Goldman to pay $550m to settle SEC fraud case

Goldman Sachs last night agreed to pay $550m (£356m) to settle the fraud charges that rocked the Wall Street giant, and admitted it had misled investors in one of the multi-billion dollar mortgage deals at the heart of the credit crisis.

The penalty was the largest ever extracted by the Securities and Exchange Commission, Wall Street's regulator, but the sum was lower than some in the industry had feared, and Goldman shares surged on the news.

The company admitted no guilt on the fraud allegations themselves, but did say that it should have told investors in the controversial mortgage derivative, known as Abacus, that a hedge fund had been intimately involved in setting up the deal.

The investors who bought Abacus in 2007 lost $1bn when the underlying mortgages collapsed in value just a few months later; meanwhile John Paulson, the hedge fund manager who helped pick the mortgages, pocketed $1bn from his secret bets that Abacus would collapse.

"Half a billion dollars is the largest penalty ever assessed against a financial services firm in the history of the SEC," said Robert Khuzami, director of the SEC's enforcement division. "This settlement is a stark lesson to Wall Street firms that no product is too complex, and no investor too sophisticated, to avoid a heavy price if a firm violates the fundamental principles of honest treatment and fair dealing."

No Goldman executives will lose their jobs as part of the settlement, and Lloyd Blankfein, the company's embattled chief executive, stays in place. The SEC is also still pursuing its related fraud case against Fabrice Tourre, the low-level Goldman mortgage trader whose personal emails formed a key plank of the SEC evidence against his firm.
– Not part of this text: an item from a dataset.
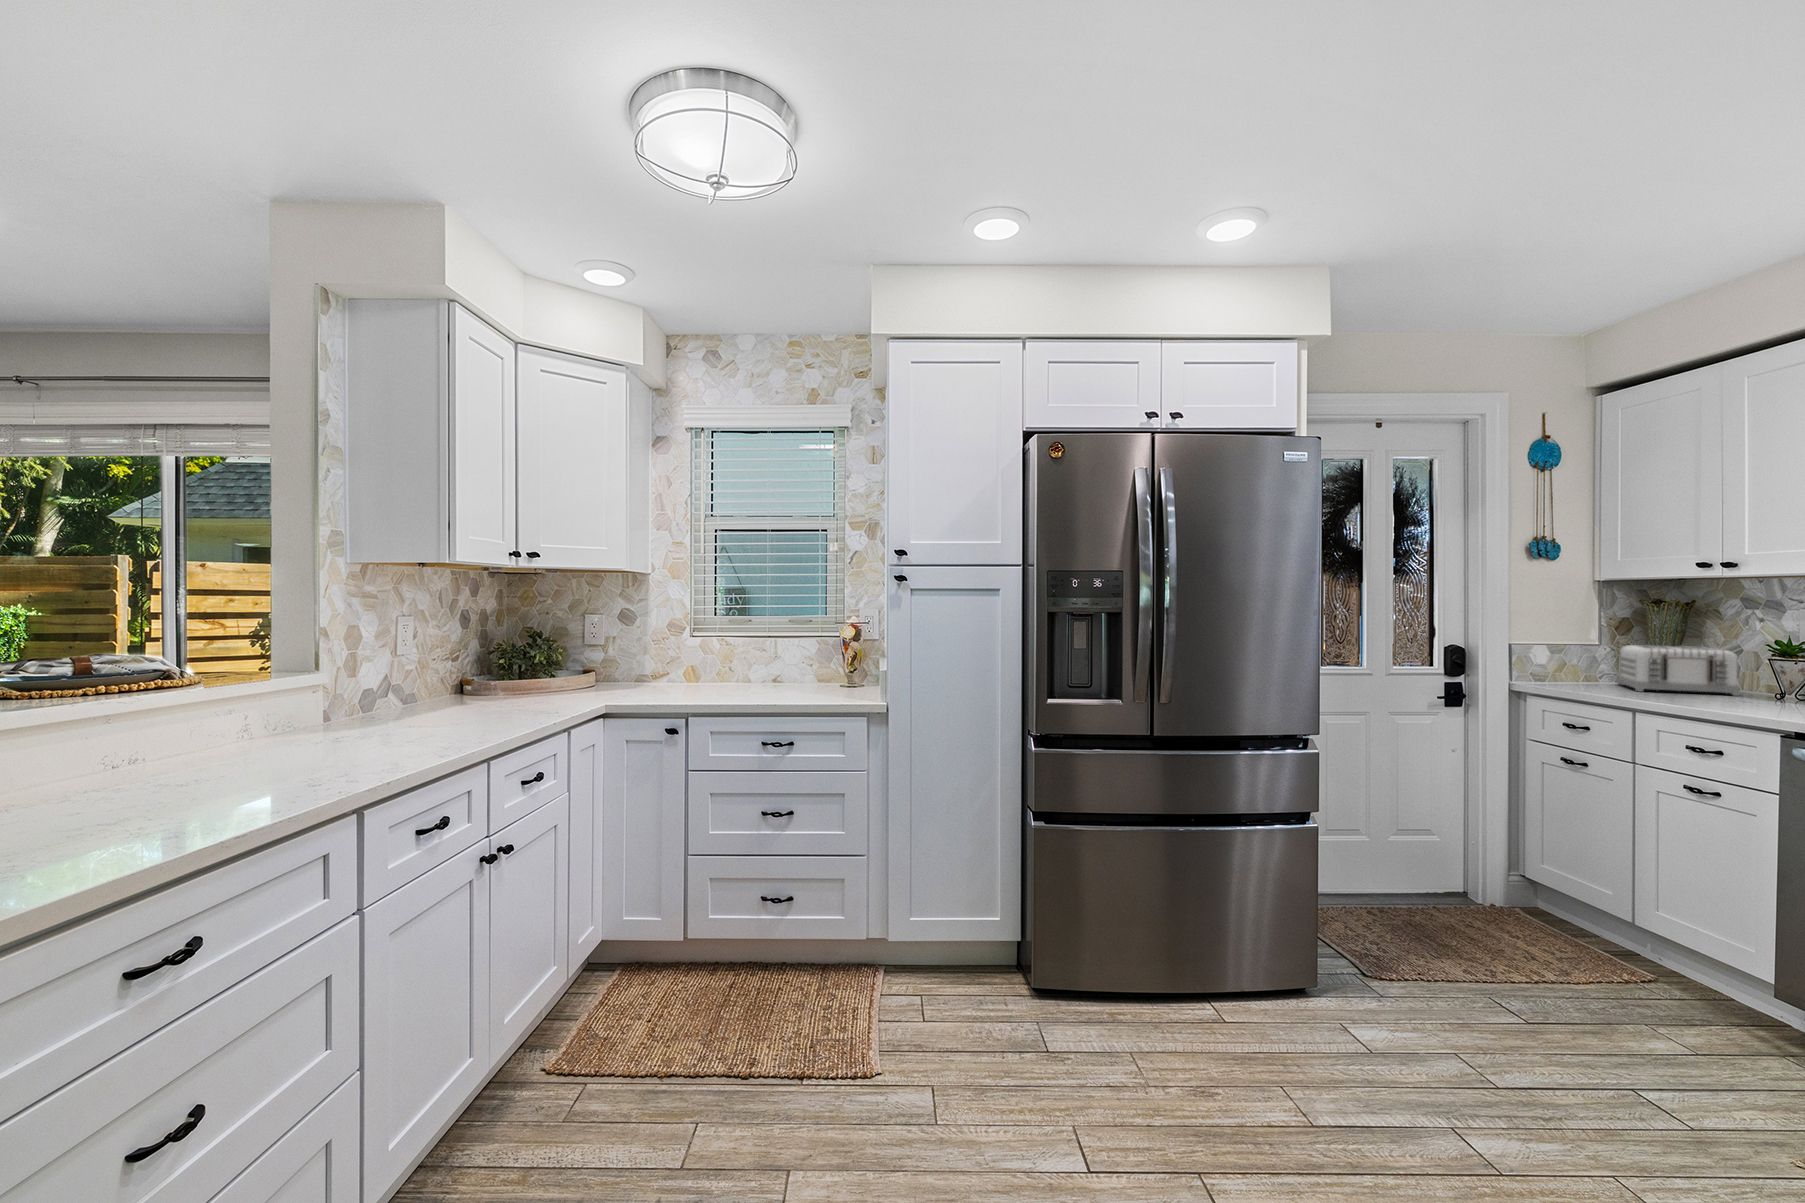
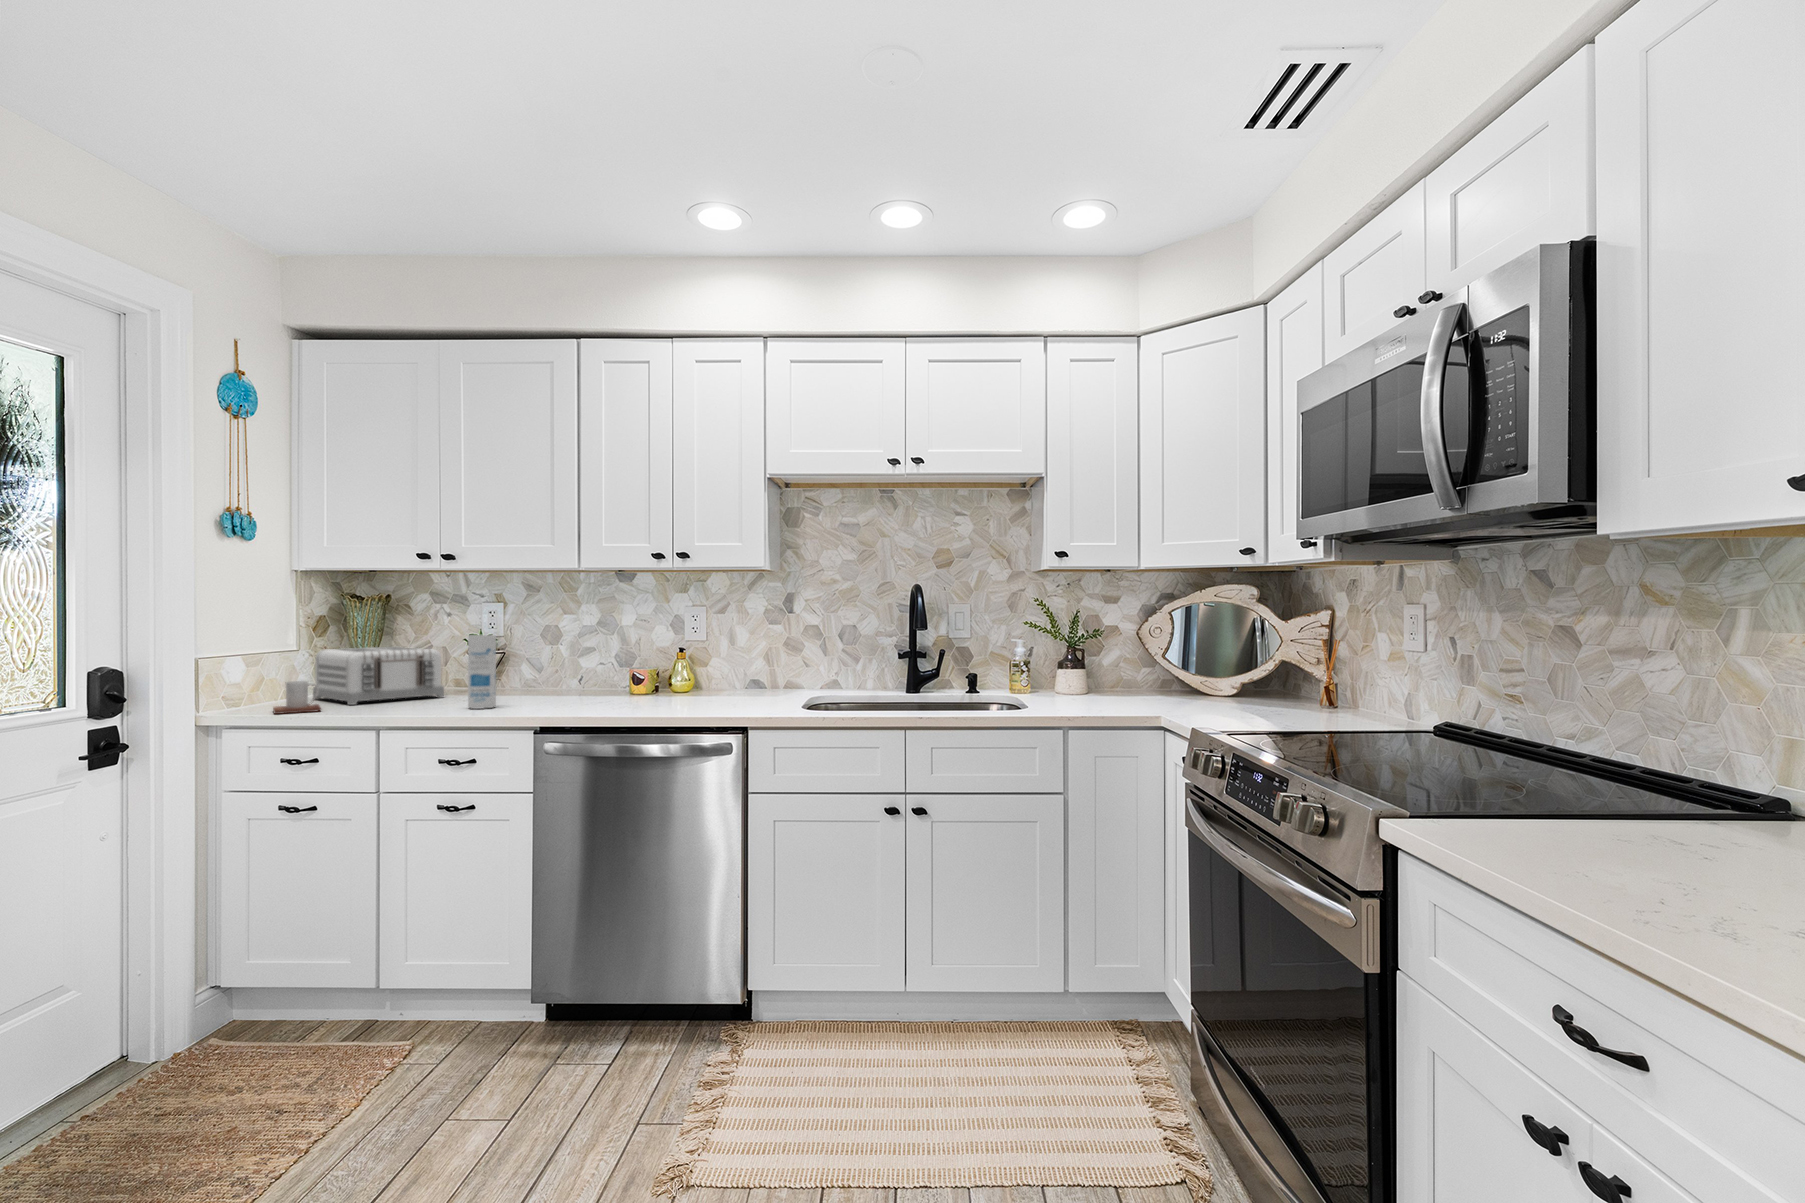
canister: none [1738,639,1772,707] -> present [468,635,496,709]
mug: none [1566,667,1608,692] -> present [273,681,321,714]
Mr Tourre had described himself as "the Fabulous Fab" and boasted about selling Goldman's dangerous mortgage derivatives to "widows and orphans".

Investors reacted warmly to news of the settlement, which has lifted a cloud of uncertainty that has hung over Goldman since the charges were laid in April. The payment – which will be split $300m to the US government, $250m to compensate Abacus investors – is small compared with Goldman's profits. The company earned $13.4bn in 2009, and $3.3bn in just the first three months of this year.